→ Task to complete
Please output each entry exactly as it appears.

Content revision data
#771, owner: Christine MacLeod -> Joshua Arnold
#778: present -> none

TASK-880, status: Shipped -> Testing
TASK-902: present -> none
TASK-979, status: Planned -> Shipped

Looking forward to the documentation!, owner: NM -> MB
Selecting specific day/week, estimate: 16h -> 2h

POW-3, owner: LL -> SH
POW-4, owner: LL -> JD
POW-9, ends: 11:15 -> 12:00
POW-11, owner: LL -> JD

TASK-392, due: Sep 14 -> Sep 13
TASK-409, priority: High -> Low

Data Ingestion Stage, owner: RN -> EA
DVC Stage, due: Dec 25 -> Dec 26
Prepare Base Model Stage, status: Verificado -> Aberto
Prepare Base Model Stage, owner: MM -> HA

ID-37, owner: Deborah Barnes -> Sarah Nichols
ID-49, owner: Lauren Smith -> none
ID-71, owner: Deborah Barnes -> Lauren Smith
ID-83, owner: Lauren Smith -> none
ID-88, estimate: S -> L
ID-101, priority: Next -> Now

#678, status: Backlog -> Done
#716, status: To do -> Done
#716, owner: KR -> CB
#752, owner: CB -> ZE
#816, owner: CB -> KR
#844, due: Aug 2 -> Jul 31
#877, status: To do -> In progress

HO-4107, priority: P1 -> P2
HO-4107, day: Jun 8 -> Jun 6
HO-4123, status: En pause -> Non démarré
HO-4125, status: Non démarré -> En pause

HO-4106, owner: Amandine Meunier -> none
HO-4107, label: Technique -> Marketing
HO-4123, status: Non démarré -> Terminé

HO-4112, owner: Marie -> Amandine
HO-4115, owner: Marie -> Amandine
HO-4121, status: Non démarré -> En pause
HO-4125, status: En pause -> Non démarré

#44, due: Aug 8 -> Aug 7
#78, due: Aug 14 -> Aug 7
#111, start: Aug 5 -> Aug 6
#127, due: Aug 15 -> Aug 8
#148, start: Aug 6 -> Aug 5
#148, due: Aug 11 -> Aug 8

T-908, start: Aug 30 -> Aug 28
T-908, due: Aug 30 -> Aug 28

→ Answer box
#771, owner: Christine MacLeod -> Joshua Arnold
#778: present -> none

TASK-880, status: Shipped -> Testing
TASK-902: present -> none
TASK-979, status: Planned -> Shipped

Looking forward to the documentation!, owner: NM -> MB
Selecting specific day/week, estimate: 16h -> 2h

POW-3, owner: LL -> SH
POW-4, owner: LL -> JD
POW-9, ends: 11:15 -> 12:00
POW-11, owner: LL -> JD

TASK-392, due: Sep 14 -> Sep 13
TASK-409, priority: High -> Low

Data Ingestion Stage, owner: RN -> EA
DVC Stage, due: Dec 25 -> Dec 26
Prepare Base Model Stage, status: Verificado -> Aberto
Prepare Base Model Stage, owner: MM -> HA

ID-37, owner: Deborah Barnes -> Sarah Nichols
ID-49, owner: Lauren Smith -> none
ID-71, owner: Deborah Barnes -> Lauren Smith
ID-83, owner: Lauren Smith -> none
ID-88, estimate: S -> L
ID-101, priority: Next -> Now

#678, status: Backlog -> Done
#716, status: To do -> Done
#716, owner: KR -> CB
#752, owner: CB -> ZE
#816, owner: CB -> KR
#844, due: Aug 2 -> Jul 31
#877, status: To do -> In progress

HO-4107, priority: P1 -> P2
HO-4107, day: Jun 8 -> Jun 6
HO-4123, status: En pause -> Non démarré
HO-4125, status: Non démarré -> En pause

HO-4106, owner: Amandine Meunier -> none
HO-4107, label: Technique -> Marketing
HO-4123, status: Non démarré -> Terminé

HO-4112, owner: Marie -> Amandine
HO-4115, owner: Marie -> Amandine
HO-4121, status: Non démarré -> En pause
HO-4125, status: En pause -> Non démarré

#44, due: Aug 8 -> Aug 7
#78, due: Aug 14 -> Aug 7
#111, start: Aug 5 -> Aug 6
#127, due: Aug 15 -> Aug 8
#148, start: Aug 6 -> Aug 5
#148, due: Aug 11 -> Aug 8

T-908, start: Aug 30 -> Aug 28
T-908, due: Aug 30 -> Aug 28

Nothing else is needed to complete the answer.